### PAGE TEXT
Automating WPF Deployment - Take 1

Automating deployment tasks is one of the pivotal operations in DevOps, lifting the repetitive tasks will allow the developers to focus on the thing they are good at, which is writing code, and will yield a deployment mechanism that is repetitive and error-prone.

And the area we want to automate today is the deployment of a WPF application, specifically the creation and publishing of a ClickOnce package, in this post I will demo one way of accomplishing this task, and in a future one, another method will be used.

### Recorded Data

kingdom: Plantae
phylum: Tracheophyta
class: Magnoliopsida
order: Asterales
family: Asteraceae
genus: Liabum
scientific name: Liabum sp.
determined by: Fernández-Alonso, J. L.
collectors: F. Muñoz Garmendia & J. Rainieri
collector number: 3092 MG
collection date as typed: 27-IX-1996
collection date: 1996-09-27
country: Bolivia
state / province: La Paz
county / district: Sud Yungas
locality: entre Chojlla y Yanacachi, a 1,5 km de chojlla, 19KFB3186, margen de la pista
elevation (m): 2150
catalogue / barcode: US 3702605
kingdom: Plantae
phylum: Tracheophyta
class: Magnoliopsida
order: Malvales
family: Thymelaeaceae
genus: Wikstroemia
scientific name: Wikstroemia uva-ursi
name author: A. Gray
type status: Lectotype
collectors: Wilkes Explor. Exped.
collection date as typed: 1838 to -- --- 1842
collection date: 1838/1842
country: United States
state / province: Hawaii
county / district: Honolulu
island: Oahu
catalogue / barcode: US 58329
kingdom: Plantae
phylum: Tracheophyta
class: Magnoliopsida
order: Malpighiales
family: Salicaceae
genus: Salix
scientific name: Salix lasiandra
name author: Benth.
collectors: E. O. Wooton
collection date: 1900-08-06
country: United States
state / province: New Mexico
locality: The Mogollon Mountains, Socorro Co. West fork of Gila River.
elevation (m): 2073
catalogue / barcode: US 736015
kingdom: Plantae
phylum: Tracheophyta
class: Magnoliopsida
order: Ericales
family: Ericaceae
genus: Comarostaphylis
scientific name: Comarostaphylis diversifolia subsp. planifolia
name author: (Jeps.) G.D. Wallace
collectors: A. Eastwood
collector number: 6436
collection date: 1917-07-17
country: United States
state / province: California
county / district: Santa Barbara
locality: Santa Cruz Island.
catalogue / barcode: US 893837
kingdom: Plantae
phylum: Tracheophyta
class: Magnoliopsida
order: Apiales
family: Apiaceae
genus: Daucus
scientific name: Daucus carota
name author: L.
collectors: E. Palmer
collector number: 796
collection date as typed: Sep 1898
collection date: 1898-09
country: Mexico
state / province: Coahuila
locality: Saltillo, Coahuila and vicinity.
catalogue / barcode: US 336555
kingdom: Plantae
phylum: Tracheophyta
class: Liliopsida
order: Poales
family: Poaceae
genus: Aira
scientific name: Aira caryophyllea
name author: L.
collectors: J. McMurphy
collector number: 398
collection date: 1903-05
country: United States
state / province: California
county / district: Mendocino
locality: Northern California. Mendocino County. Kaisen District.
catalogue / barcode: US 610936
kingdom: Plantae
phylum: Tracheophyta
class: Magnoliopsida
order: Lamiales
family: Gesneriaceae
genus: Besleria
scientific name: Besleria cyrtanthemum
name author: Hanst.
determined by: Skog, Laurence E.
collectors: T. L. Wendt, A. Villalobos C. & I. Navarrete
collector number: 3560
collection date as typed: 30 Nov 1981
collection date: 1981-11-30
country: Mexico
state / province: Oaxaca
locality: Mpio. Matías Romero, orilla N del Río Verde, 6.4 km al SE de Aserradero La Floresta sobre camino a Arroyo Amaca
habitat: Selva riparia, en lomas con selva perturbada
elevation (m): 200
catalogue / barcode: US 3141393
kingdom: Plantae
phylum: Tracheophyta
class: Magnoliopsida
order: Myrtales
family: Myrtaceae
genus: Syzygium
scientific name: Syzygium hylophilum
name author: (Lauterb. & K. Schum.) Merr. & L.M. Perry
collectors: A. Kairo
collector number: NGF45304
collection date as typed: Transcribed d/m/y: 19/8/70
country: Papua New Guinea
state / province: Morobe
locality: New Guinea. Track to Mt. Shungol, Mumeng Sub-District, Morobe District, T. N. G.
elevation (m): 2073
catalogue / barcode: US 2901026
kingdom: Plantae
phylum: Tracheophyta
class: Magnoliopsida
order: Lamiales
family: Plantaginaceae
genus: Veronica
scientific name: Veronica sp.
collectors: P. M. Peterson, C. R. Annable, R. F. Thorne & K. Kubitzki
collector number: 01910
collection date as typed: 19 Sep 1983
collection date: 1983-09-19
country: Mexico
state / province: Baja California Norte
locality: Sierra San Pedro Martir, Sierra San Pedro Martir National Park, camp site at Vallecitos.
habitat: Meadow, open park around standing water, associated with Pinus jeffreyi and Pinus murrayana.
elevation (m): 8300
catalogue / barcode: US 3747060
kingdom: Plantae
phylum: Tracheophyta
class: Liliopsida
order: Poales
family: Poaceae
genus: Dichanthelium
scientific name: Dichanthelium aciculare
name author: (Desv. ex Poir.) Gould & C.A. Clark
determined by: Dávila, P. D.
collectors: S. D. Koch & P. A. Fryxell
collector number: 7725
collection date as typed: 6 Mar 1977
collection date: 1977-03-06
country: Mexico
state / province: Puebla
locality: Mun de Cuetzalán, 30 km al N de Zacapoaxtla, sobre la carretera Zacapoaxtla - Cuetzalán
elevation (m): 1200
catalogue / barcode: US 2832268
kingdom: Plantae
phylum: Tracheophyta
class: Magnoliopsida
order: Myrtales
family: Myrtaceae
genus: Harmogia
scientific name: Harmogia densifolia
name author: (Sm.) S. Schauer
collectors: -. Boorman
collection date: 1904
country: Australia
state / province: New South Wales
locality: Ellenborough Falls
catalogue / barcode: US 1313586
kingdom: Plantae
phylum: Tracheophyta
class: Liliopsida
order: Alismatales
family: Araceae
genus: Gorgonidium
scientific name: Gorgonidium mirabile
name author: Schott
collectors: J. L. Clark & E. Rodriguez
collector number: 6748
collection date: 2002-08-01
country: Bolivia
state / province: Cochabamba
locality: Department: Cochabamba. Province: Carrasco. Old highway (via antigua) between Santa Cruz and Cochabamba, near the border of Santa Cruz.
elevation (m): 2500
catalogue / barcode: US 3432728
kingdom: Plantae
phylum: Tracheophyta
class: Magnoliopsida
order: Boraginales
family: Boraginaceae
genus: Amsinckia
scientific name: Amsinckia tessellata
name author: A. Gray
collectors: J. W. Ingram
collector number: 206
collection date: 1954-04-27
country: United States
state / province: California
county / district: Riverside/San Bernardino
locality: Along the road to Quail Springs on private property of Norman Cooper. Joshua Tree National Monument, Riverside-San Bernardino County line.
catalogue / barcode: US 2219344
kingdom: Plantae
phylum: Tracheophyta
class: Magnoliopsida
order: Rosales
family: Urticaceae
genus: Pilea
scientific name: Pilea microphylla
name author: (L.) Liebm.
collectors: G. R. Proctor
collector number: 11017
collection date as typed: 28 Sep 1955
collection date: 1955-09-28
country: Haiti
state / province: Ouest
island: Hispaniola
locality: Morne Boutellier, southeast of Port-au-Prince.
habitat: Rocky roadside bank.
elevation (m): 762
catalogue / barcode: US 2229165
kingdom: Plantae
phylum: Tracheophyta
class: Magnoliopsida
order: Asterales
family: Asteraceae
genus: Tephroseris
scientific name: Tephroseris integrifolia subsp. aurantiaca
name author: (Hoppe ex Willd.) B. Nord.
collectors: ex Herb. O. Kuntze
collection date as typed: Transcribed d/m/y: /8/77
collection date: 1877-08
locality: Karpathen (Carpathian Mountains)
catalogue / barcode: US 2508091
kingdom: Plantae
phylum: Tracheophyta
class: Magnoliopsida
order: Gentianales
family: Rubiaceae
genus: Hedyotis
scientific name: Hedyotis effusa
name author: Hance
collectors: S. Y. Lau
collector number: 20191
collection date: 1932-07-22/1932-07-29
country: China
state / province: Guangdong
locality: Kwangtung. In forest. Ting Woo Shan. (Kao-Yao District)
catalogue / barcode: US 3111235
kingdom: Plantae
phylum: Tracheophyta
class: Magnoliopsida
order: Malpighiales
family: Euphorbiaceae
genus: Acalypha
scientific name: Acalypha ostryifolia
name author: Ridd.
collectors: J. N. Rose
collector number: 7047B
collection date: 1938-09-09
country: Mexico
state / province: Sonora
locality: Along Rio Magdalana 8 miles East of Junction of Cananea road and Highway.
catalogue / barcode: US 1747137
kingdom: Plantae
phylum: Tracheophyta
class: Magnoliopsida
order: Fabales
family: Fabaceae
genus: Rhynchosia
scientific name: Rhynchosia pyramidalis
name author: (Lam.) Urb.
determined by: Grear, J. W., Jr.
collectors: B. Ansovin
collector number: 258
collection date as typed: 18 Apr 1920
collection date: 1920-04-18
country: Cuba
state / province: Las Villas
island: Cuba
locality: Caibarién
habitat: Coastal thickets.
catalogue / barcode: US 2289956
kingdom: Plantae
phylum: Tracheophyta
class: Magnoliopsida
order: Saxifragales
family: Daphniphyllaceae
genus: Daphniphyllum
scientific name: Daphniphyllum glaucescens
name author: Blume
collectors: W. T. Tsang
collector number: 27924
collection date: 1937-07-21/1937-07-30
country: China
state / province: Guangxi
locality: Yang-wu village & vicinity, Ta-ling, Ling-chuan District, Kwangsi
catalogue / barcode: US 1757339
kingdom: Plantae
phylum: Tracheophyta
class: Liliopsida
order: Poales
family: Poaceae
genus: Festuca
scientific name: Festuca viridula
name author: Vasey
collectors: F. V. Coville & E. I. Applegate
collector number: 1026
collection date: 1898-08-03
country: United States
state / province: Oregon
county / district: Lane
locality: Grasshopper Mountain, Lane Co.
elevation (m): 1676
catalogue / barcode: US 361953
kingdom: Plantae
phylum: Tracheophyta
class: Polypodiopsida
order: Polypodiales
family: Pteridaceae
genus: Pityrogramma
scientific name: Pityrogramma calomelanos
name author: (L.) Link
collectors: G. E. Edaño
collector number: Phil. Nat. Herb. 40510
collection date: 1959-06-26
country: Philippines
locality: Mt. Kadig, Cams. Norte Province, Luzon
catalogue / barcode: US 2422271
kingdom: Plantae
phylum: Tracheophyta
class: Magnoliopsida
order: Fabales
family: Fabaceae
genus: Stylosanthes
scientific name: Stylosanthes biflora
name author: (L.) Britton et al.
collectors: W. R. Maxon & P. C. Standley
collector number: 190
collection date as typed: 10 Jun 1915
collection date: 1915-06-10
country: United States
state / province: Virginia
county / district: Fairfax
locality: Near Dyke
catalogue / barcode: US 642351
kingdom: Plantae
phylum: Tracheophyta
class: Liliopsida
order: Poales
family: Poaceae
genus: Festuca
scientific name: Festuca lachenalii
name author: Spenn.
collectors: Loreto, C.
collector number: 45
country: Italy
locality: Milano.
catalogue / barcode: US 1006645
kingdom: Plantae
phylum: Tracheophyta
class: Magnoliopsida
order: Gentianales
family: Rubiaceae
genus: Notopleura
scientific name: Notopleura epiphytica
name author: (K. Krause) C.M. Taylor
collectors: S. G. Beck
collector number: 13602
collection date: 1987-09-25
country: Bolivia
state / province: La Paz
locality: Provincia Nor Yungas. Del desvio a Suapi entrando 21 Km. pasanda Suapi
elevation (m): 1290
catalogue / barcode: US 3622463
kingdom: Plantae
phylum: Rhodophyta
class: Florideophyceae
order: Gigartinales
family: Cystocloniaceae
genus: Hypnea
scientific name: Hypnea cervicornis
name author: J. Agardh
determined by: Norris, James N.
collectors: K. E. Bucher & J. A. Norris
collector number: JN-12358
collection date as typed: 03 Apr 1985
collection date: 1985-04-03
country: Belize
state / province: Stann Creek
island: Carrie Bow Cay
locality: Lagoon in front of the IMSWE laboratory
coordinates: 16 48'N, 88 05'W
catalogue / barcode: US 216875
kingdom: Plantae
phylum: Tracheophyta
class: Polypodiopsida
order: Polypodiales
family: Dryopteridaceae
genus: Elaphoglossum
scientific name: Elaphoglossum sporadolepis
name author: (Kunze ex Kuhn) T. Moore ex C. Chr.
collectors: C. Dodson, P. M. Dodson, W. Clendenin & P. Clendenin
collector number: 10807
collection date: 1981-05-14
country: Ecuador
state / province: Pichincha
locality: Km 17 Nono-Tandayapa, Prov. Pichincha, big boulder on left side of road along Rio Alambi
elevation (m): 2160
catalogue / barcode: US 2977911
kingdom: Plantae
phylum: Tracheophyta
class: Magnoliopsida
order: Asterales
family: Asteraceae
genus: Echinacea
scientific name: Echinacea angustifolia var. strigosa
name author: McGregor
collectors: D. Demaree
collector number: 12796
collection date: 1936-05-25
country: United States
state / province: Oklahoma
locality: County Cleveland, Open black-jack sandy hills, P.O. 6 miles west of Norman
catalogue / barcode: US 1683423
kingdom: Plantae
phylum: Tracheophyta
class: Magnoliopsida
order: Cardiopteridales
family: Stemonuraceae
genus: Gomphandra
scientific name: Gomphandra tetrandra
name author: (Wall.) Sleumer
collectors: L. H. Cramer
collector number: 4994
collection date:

### PROBLEM REQUIREMENTS
Continue the post on automating WPF deployment, starting right after its last sentence. The entries above stand apart from the post on automating WPF deployment and are not part of it.

### YOUR RESPONSE
A small note first, this method here is adapted from a build a deploy definition I implemented on my previous work, while it accomplishes the task, it doesn’t check all the boxes but it serves as a good starting point, also watch for the second iteration of this series, where I demo a better and more complete solution

Demo application

Our demo application will be a small WPF application taken from a Microsoft Azure sample on Github, you can find a fork here, which have the small modifications needed for the deployment. The repository houses two examples, our target app is housed in the folder called “1. Desktop app calls Web API” ,the app itself is a WPF Todo app, interfacing with a ASP.NET core API to store todo lists in memory, and using AAD to authenticate and get permission, in our scenario we have two environments we want to deploy the app to, Staging and Production, with each one having a different endpoint (The API will be deployed to an app service instance).

if we enumerate our deployment steps algorithm

  1. update the app.config file and inject environment specific configurations
  2. generate the ClickOnce package
  3. copy the generated package into the publish destination (which in this case is a container on Azure storage account)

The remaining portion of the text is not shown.